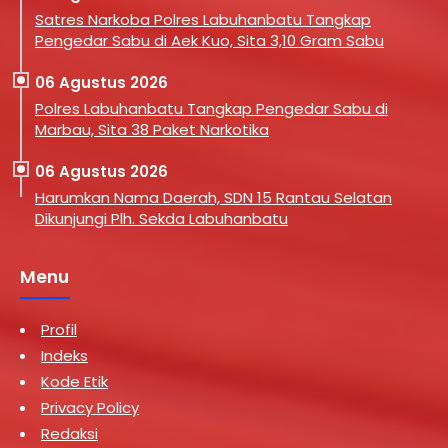
Satres Narkoba Polres Labuhanbatu Tangkap
Pengedar Sabu di Aek Kuo, Sita 3,10 Gram Sabu
06 Agustus 2026
Polres Labuhanbatu Tangkap Pengedar Sabu di
Marbau, Sita 38 Paket Narkotika
06 Agustus 2026
Harumkan Nama Daerah, SDN 15 Rantau Selatan
Dikunjungi Plh. Sekda Labuhanbatu
Menu
Profil
Indeks
Kode Etik
Privacy Policy
Redaksi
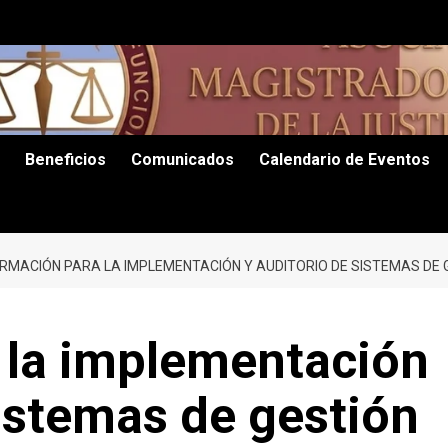
Beneficios
Comunicados
Calendario de Eventos
RMACIÓN PARA LA IMPLEMENTACIÓN Y AUDITORIO DE SISTEMAS DE 
 la implementación
sistemas de gestión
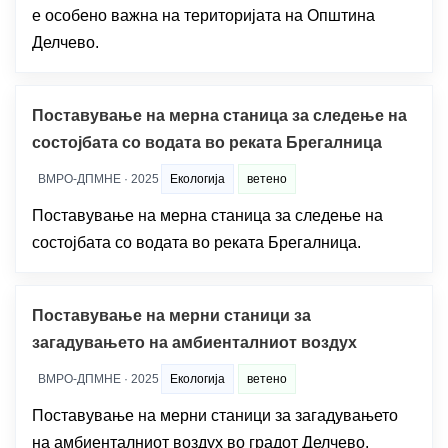
е особено важна на територијата на Општина
Делчево.
Поставување на мерна станица за следење на
состојбата со водата во реката Брегалница
ВМРО-ДПМНЕ · 2025
Екологија
ветено
Поставување на мерна станица за следење на
состојбата со водата во реката Брегалница.
Поставување на мерни станици за
загадувањето на амбиенталниот воздух
ВМРО-ДПМНЕ · 2025
Екологија
ветено
Поставување на мерни станици за загадувањето
на амбиенталниот воздух во градот Делчево.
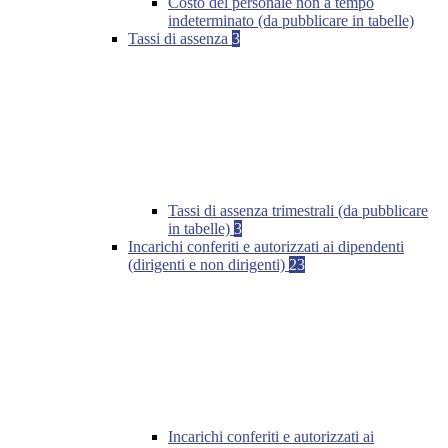
Costo del personale non a tempo
indeterminato (da pubblicare in tabelle)
Tassi di assenza
3
Tassi di assenza trimestrali (da pubblicare
in tabelle)
3
Incarichi conferiti e autorizzati ai dipendenti
(dirigenti e non dirigenti)
23
Incarichi conferiti e autorizzati ai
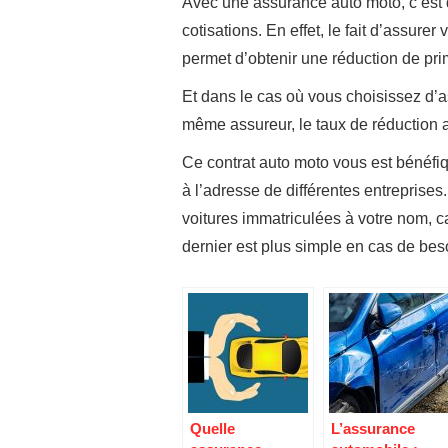
Avec une assurance auto moto, c’est 
cotisations. En effet, le fait d’assu
permet d’obtenir une réduction de pr
Et dans le cas où vous choisissez d’a
même assureur, le taux de réduction 
Ce contrat auto moto vous est bénéfi
à l’adresse de différentes entreprises. 
voitures immatriculées à votre nom, ca
dernier est plus simple en cas de bes
Quelle
L’assurance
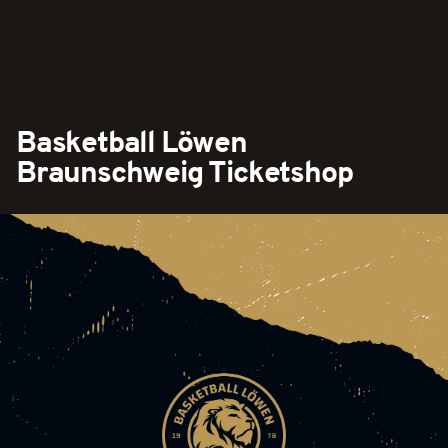
Basketball Löwen
Braunschweig Ticketshop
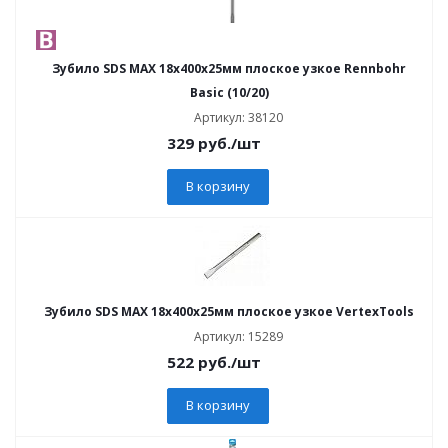
Зубило SDS MAX 18х400х25мм плоское узкое Rennbohr
Basic (10/20)
Артикул: 38120
329
руб.
/шт
В корзину
Зубило SDS MAX 18х400х25мм плоское узкое VertexTools
Артикул: 15289
522
руб.
/шт
В корзину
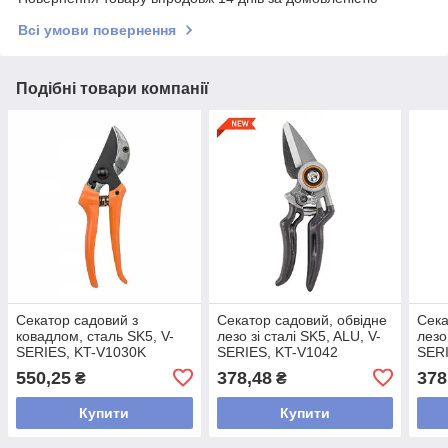
Всі умови повернення
Подібні товари компанії
Секатор садовий з
Секатор садовий, обвідне
Сека
ковадлом, сталь SK5, V-
лезо зі сталі SK5, ALU, V-
лезо
SERIES, KT-V1030K
SERIES, KT-V1042
SERI
550,25
378,48
378
₴
₴
Купити
Купити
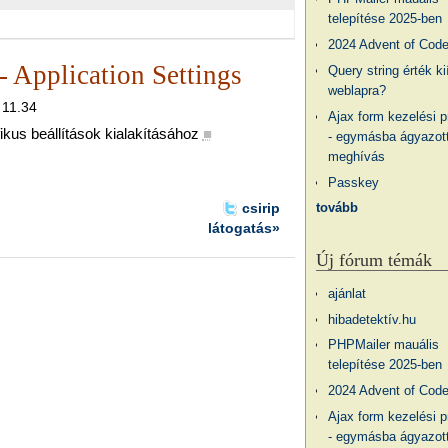
telepítése 2025-ben
2024 Advent of Cod
- Application Settings
Query string érték ki
weblapra?
 11.34
Ajax form kezelési 
ikus beállítások kialakításához
■
- egymásba ágyazott
meghívás
Passkey
tovább
csirip
látogatás»
Új fórum témák
ajánlat
hibadetektív.hu
PHPMailer mauális
telepítése 2025-ben
2024 Advent of Cod
Ajax form kezelési 
- egymásba ágyazott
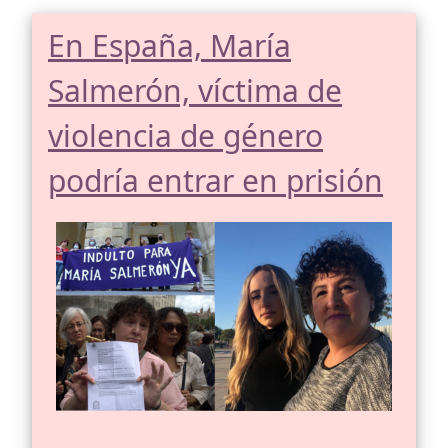
En España, María
Salmerón, víctima de
violencia de género
podría entrar en prisión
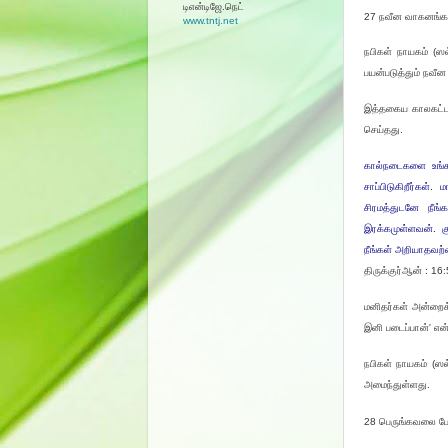
டிஎன்டிஜே.நெட்
27 நவீன வாகனங்க
www.tntj.net
நபிகள் நாயகம் (ஸ
பயன்படுத்தும் நவீ
இத்தகைய காலகட்டத்
செய்தது.
கால்நடைகளை உங்கள
சாப்பிடுகிறீர்கள்
சிரமத்துடனே நீங
இரக்கமுள்ளவன். க
நீங்கள் அறியாதவற்
திருக்குர்ஆன் : 16
மனிதர்கள் அன்றைக்
இனி படைப்பான்' என
நபிகள் நாயகம் (ஸ
அமைந்துள்ளது.
28 பெருங்கவலை போக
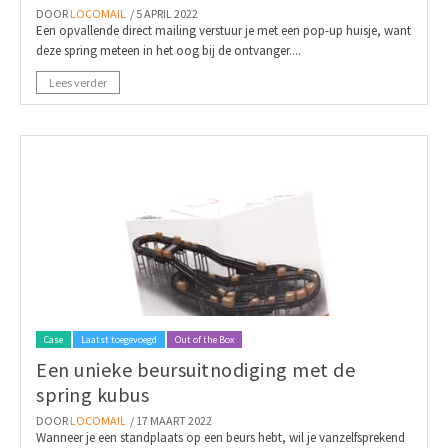
DOOR
LOCOMAIL
/ 5 APRIL 2022
Een opvallende direct mailing verstuur je met een pop-up huisje, want
deze spring meteen in het oog bij de ontvanger....
Lees verder
Case
Laatst toegevoegd
Out of the Box
Een unieke beursuitnodiging met de
spring kubus
DOOR
LOCOMAIL
/ 17 MAART 2022
Wanneer je een standplaats op een beurs hebt, wil je vanzelfsprekend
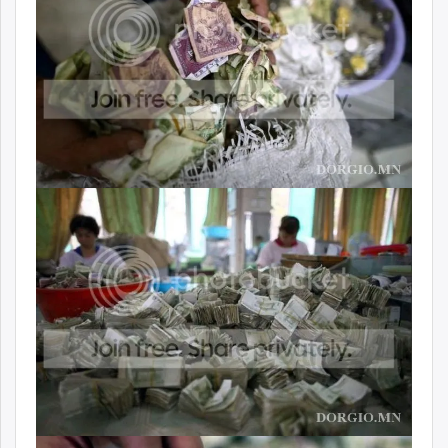
unuudur.mn
isee.mn
mglradio.com
fact.mn
itoim.mn
tumen.mn
shuum.mn
times.mn
tvmongolia.mn
mass.mn
unegui.mn
assa.mn
toim.mn
tac.mn
paparazzi.mn
unread.today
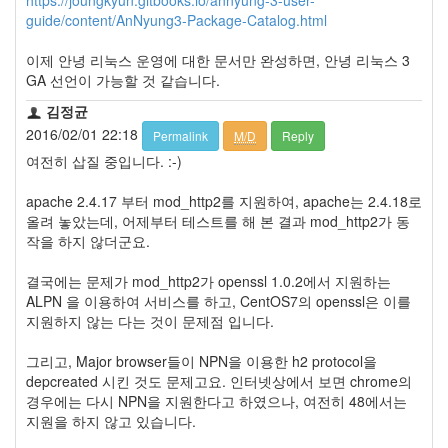
지
guide/content/AnNyung3-Package-Catalog.html
3
Tech
이제 안녕 리눅스 운영에 대한 문서만 완성하면, 안녕 리눅스 3
143
GA 선언이 가능할 것 같습니다.
안
녕
김정균
리
2016/02/01 22:18
Permalink
M/D
Reply
눅
여전히 삽질 중입니다. :-)
스
42
apache 2.4.17 부터 mod_http2를 지원하여, apache는 2.4.18로
프
올려 놓았는데, 어제부터 테스트를 해 본 결과 mod_http2가 동
로
작을 하지 않더군요.
그
래
결국에는 문제가 mod_http2가 openssl 1.0.2에서 지원하는
밍
ALPN 을 이용하여 서비스를 하고, CentOS7의 openssl은 이를
57
지원하지 않는 다는 것이 문제점 입니다.
Mozilla
23
그리고, Major browser들이 NPN을 이용한 h2 protocol을
Tip
depcreated 시킨 것도 문제고요. 인터넷상에서 보면 chrome의
&
경우에는 다시 NPN을 지원한다고 하였으나, 여전히 48에서는
Trick
지원을 하지 않고 있습니다.
18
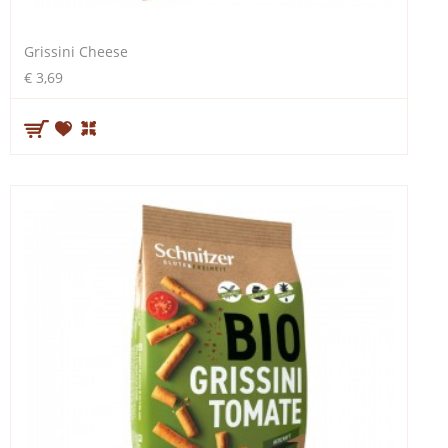
Grissini Cheese
€ 3,69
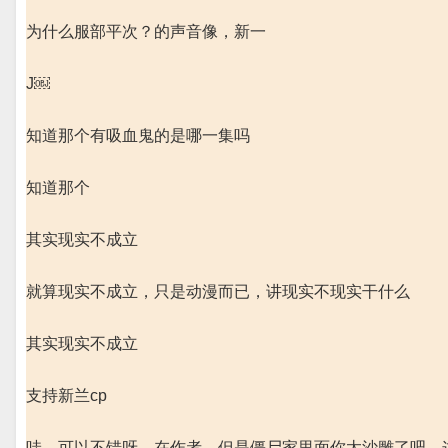
为什么服部平次？的声音像，新一
J￼
知道那个有吸血鬼的是哪一集吗
知道那个
其实现实不成立
就算现实不成立，只是动漫而已，讲现实不现实干什么
其实现实不成立
支持新兰cp
哇，可以不错呀，在作者，但是僵尸家里面你太沙雕了吧，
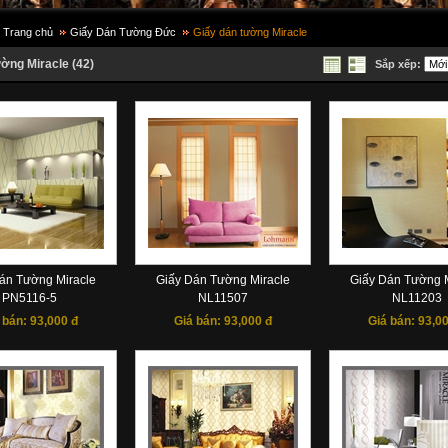
Trang chủ
Giấy Dán Tường Đức
Giấy dán tường Miracle
ờng Miracle (42)
Sắp xếp:
án Tường Miracle
Giấy Dán Tường Miracle
Giấy Dán Tường M
PN5116-5
NL11507
NL11203
 bán:
93,000 đ
Giá bán:
93,000 đ
Giá bán:
93,00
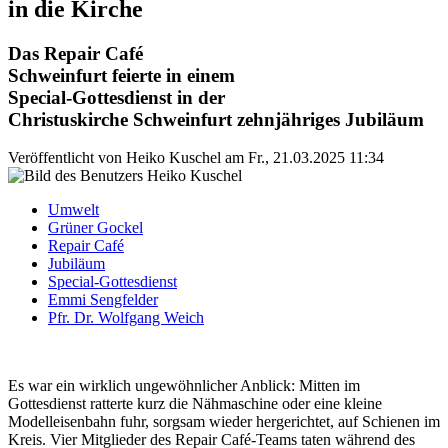
in die Kirche
Das Repair Café
Schweinfurt feierte in einem
Special-Gottesdienst in der
Christuskirche Schweinfurt zehnjähriges Jubiläum
Veröffentlicht von
Heiko Kuschel
am
Fr., 21.03.2025 11:34
Umwelt
Grüner Gockel
Repair Café
Jubiläum
Special-Gottesdienst
Emmi Sengfelder
Pfr. Dr. Wolfgang Weich
Es war ein wirklich ungewöhnlicher Anblick: Mitten im
Gottesdienst ratterte kurz die Nähmaschine oder eine kleine
Modelleisenbahn fuhr, sorgsam wieder hergerichtet, auf Schienen im
Kreis. Vier Mitglieder des Repair Café-Teams taten während des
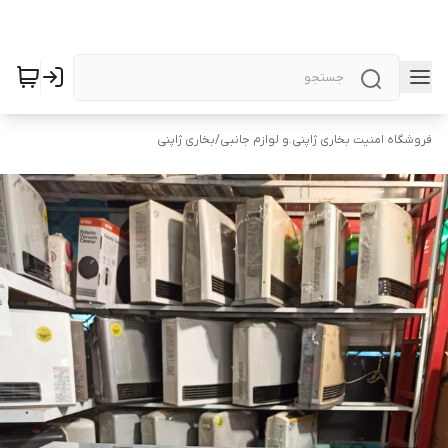
فروشگاه امنیت بخاری ژاپنی.و لوازم جانبی
/
بخاری ژاپنی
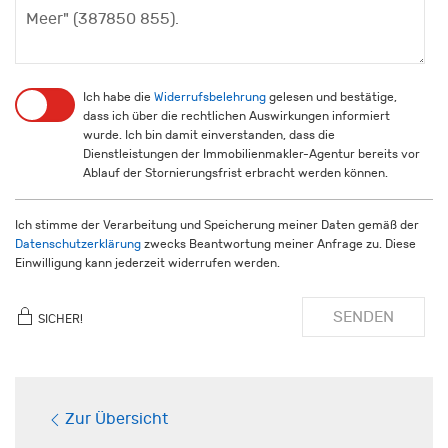
Ich habe die
Widerrufsbelehrung
gelesen und bestätige,
dass ich über die rechtlichen Auswirkungen informiert
wurde. Ich bin damit einverstanden, dass die
Dienstleistungen der Immobilienmakler-Agentur bereits vor
Ablauf der Stornierungsfrist erbracht werden können.
Ich stimme der Verarbeitung und Speicherung meiner Daten gemäß der
Datenschutzerklärung
zwecks Beantwortung meiner Anfrage zu. Diese
Einwilligung kann jederzeit widerrufen werden.
SENDEN
SICHER!
Zur Übersicht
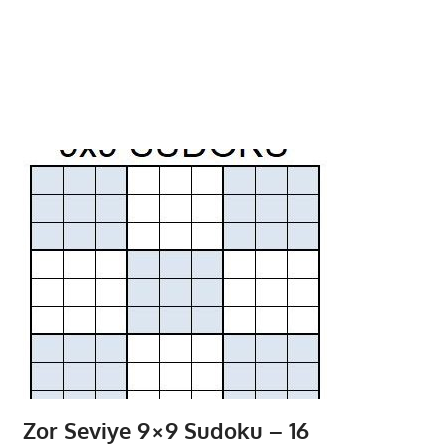
Zor Seviye 9×9 Sudoku – 16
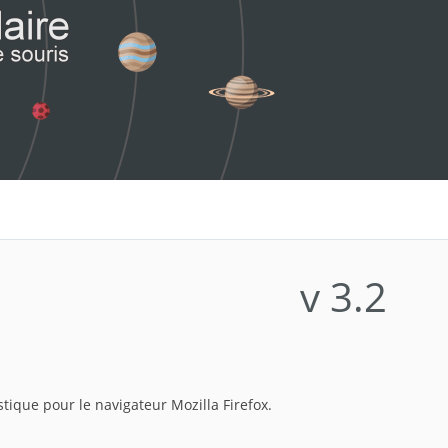
v 3.2
stique pour le navigateur Mozilla Firefox.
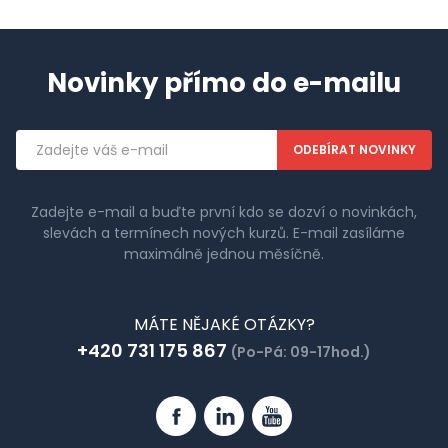
Novinky přímo do e-mailu
Emailová
adresa
Zadejte e-mail a buďte první kdo se dozví o novinkách,
slevách a termínech nových kurzů. E-mail zasíláme
maximálně jednou měsíčně.
MÁTE NĚJAKÉ OTÁZKY?
+420 731 175 867
(Po-Pá: 09-17hod.)
Facebook
Linkedin
YouTube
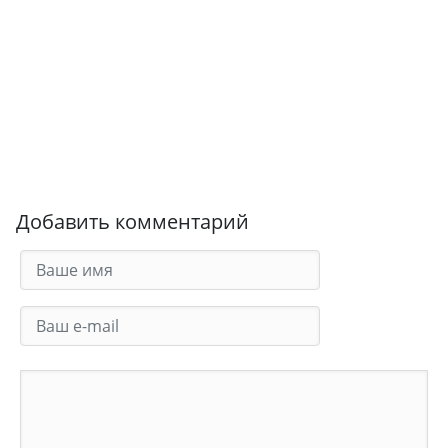
Добавить комментарий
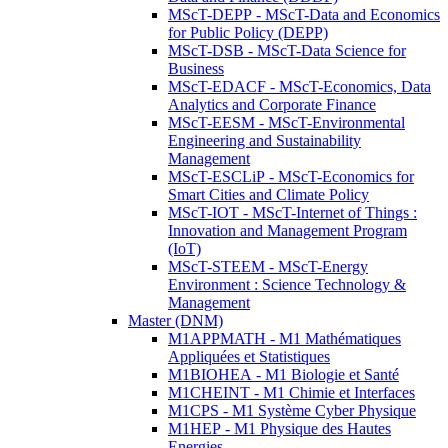
MScT-DEPP - MScT-Data and Economics
for Public Policy (DEPP)
MScT-DSB - MScT-Data Science for
Business
MScT-EDACF - MScT-Economics, Data
Analytics and Corporate Finance
MScT-EESM - MScT-Environmental
Engineering and Sustainability
Management
MScT-ESCLiP - MScT-Economics for
Smart Cities and Climate Policy
MScT-IOT - MScT-Internet of Things :
Innovation and Management Program
(IoT)
MScT-STEEM - MScT-Energy
Environment : Science Technology &
Management
Master (DNM)
M1APPMATH - M1 Mathématiques
Appliquées et Statistiques
M1BIOHEA - M1 Biologie et Santé
M1CHEINT - M1 Chimie et Interfaces
M1CPS - M1 Système Cyber Physique
M1HEP - M1 Physique des Hautes
Energies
════════════════
Your objective: Which lines of the data above contain "vous"? Copy each one.

Task output:
Et dans le cas où vous choisissez d’a
Ce contrat auto moto vous est bénéfi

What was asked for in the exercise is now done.